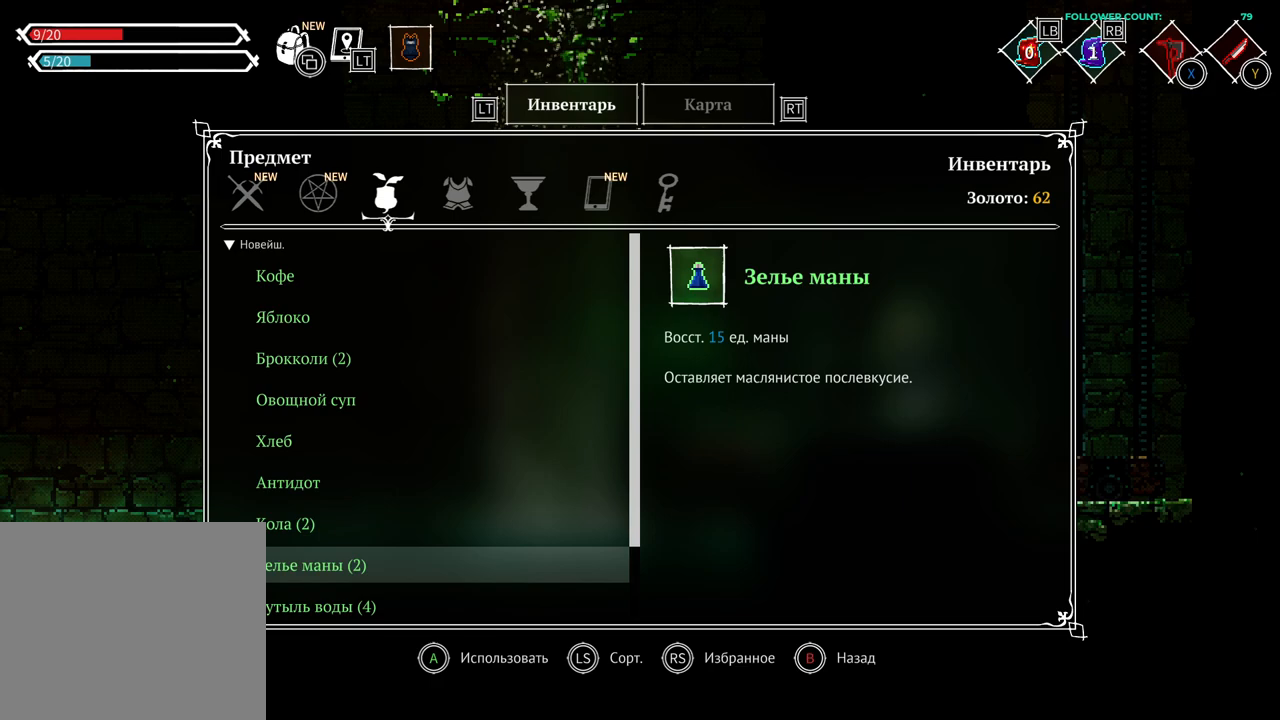
{"buttons": [], "left_stick": "center", "right_stick": "center", "events": []}
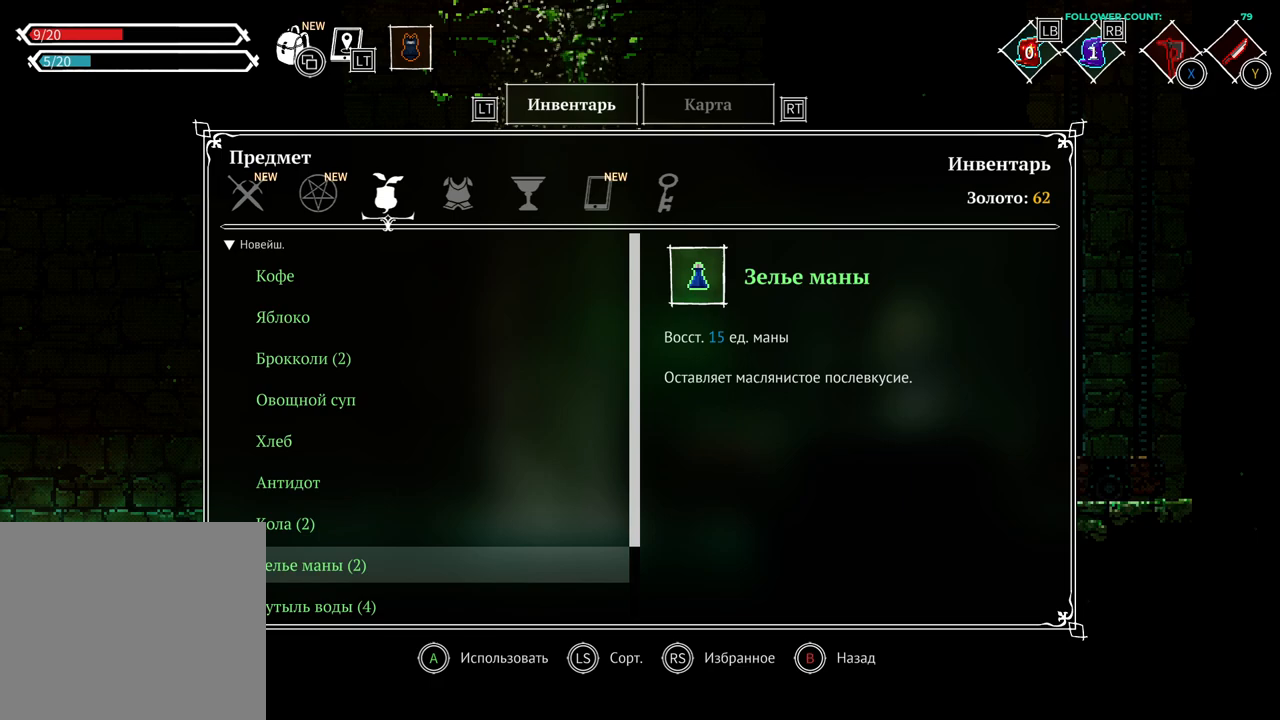
{"buttons": [], "left_stick": "center", "right_stick": "center", "events": []}
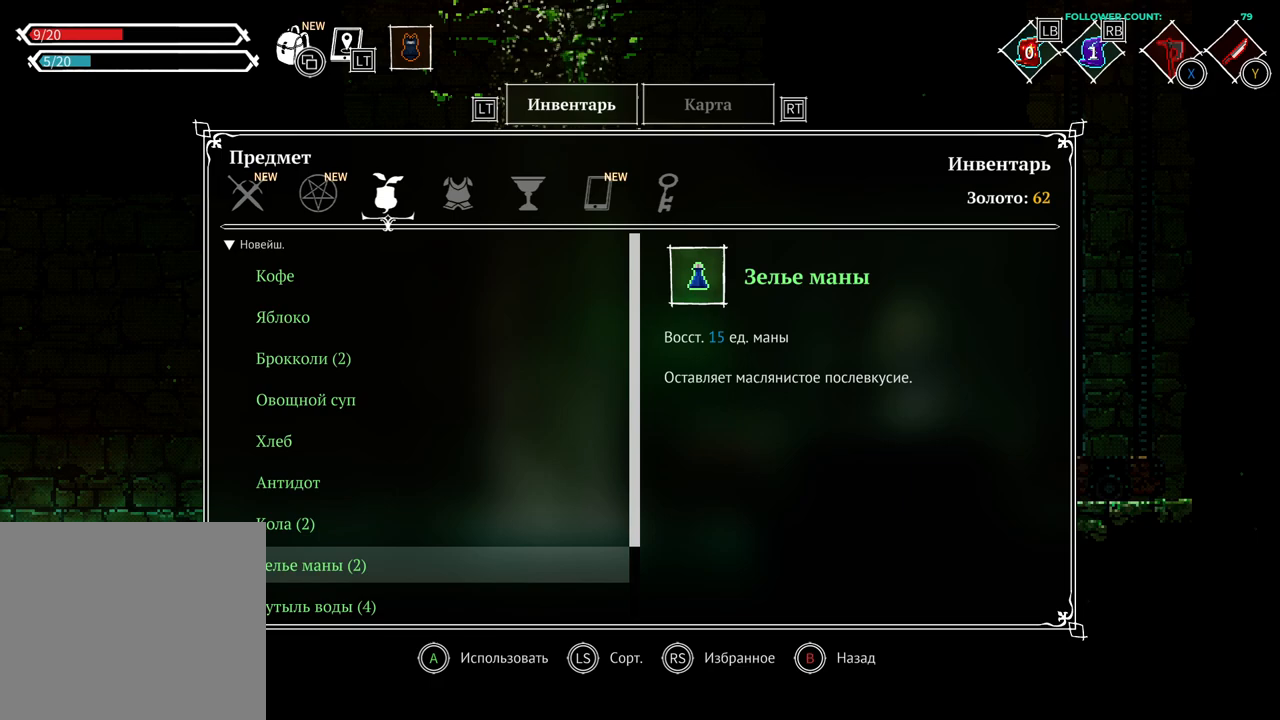
{"buttons": [], "left_stick": "center", "right_stick": "center", "events": [[33, "DPAD_DOWN", "down"], [133, "DPAD_DOWN", "up"]]}
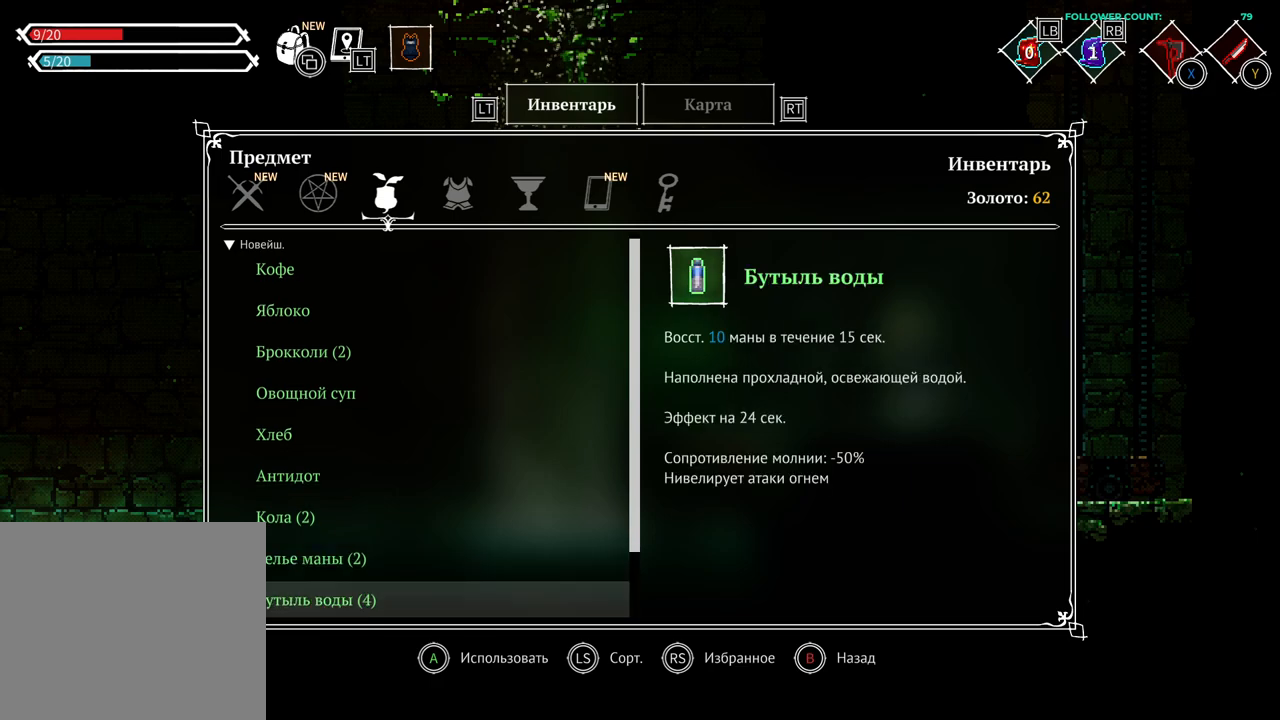
{"buttons": [], "left_stick": "center", "right_stick": "center", "events": []}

****************

> TASK PROMPT
Every line of the data above is to be set down exactly; the pictures are not.

> FINISHED TASK
{"buttons": [], "left_stick": "center", "right_stick": "center", "events": []}
{"buttons": [], "left_stick": "center", "right_stick": "center", "events": []}
{"buttons": [], "left_stick": "center", "right_stick": "center", "events": [[33, "DPAD_DOWN", "down"], [133, "DPAD_DOWN", "up"]]}
{"buttons": [], "left_stick": "center", "right_stick": "center", "events": []}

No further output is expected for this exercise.